» Assignment
From the material below, tally every line containing "CIFS"; reply with the total only.

» Data for this task
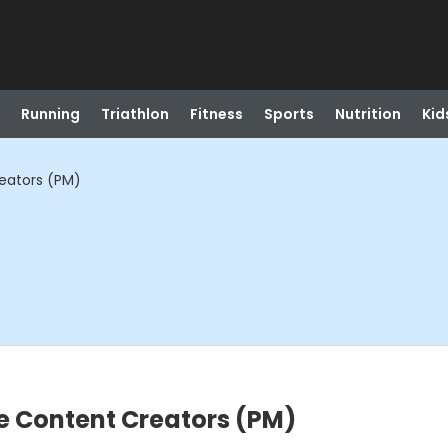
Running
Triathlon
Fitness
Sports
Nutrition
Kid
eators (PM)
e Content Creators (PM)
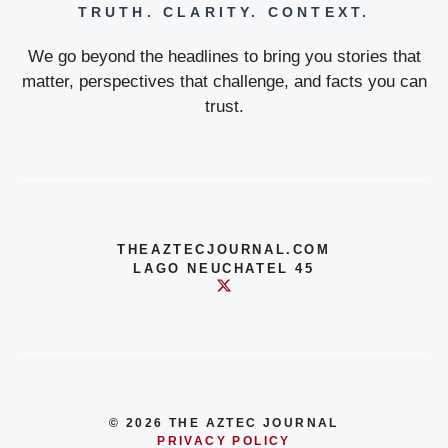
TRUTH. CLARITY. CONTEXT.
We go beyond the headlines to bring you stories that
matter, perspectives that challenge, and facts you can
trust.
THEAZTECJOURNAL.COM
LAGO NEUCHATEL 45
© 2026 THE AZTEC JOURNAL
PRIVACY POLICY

==

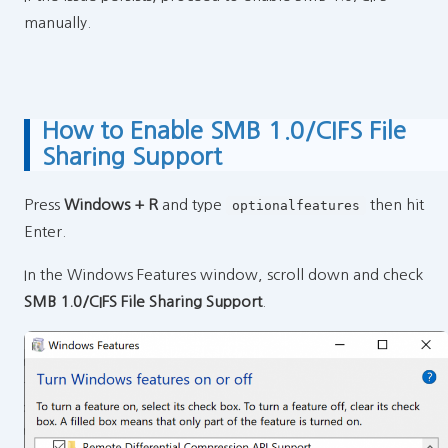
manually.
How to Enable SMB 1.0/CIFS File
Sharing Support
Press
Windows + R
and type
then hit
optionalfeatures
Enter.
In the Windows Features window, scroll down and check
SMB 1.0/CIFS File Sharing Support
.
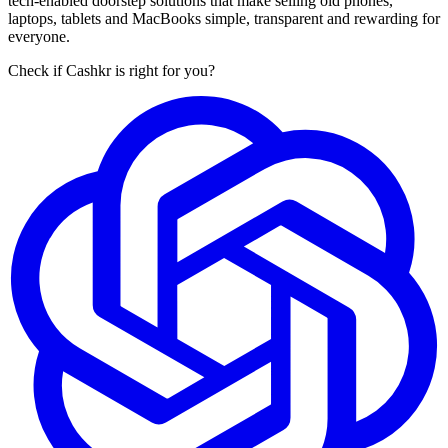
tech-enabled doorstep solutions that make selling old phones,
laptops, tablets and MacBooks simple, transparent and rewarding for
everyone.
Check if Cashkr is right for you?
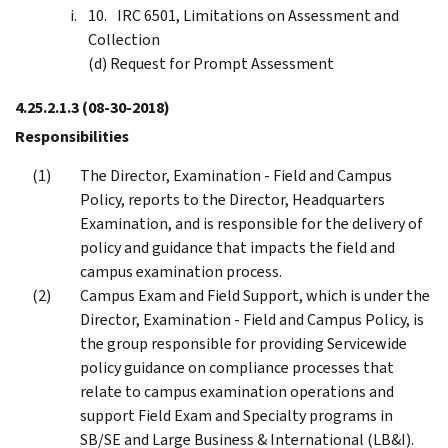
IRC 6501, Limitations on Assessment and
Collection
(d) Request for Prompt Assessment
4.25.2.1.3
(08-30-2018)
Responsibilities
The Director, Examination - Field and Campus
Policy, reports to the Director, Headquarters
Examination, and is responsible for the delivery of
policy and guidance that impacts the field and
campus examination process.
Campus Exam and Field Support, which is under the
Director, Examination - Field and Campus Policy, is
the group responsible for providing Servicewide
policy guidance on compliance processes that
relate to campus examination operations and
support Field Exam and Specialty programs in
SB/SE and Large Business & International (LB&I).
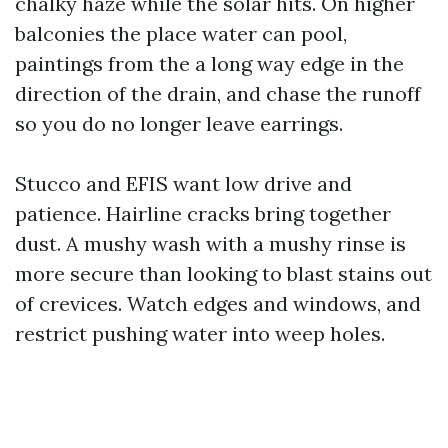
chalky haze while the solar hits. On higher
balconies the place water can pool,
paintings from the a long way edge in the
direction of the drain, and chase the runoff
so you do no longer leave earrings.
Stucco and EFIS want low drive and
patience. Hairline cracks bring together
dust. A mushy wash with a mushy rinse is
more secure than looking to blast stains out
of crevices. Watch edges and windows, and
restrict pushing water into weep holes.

» Result
2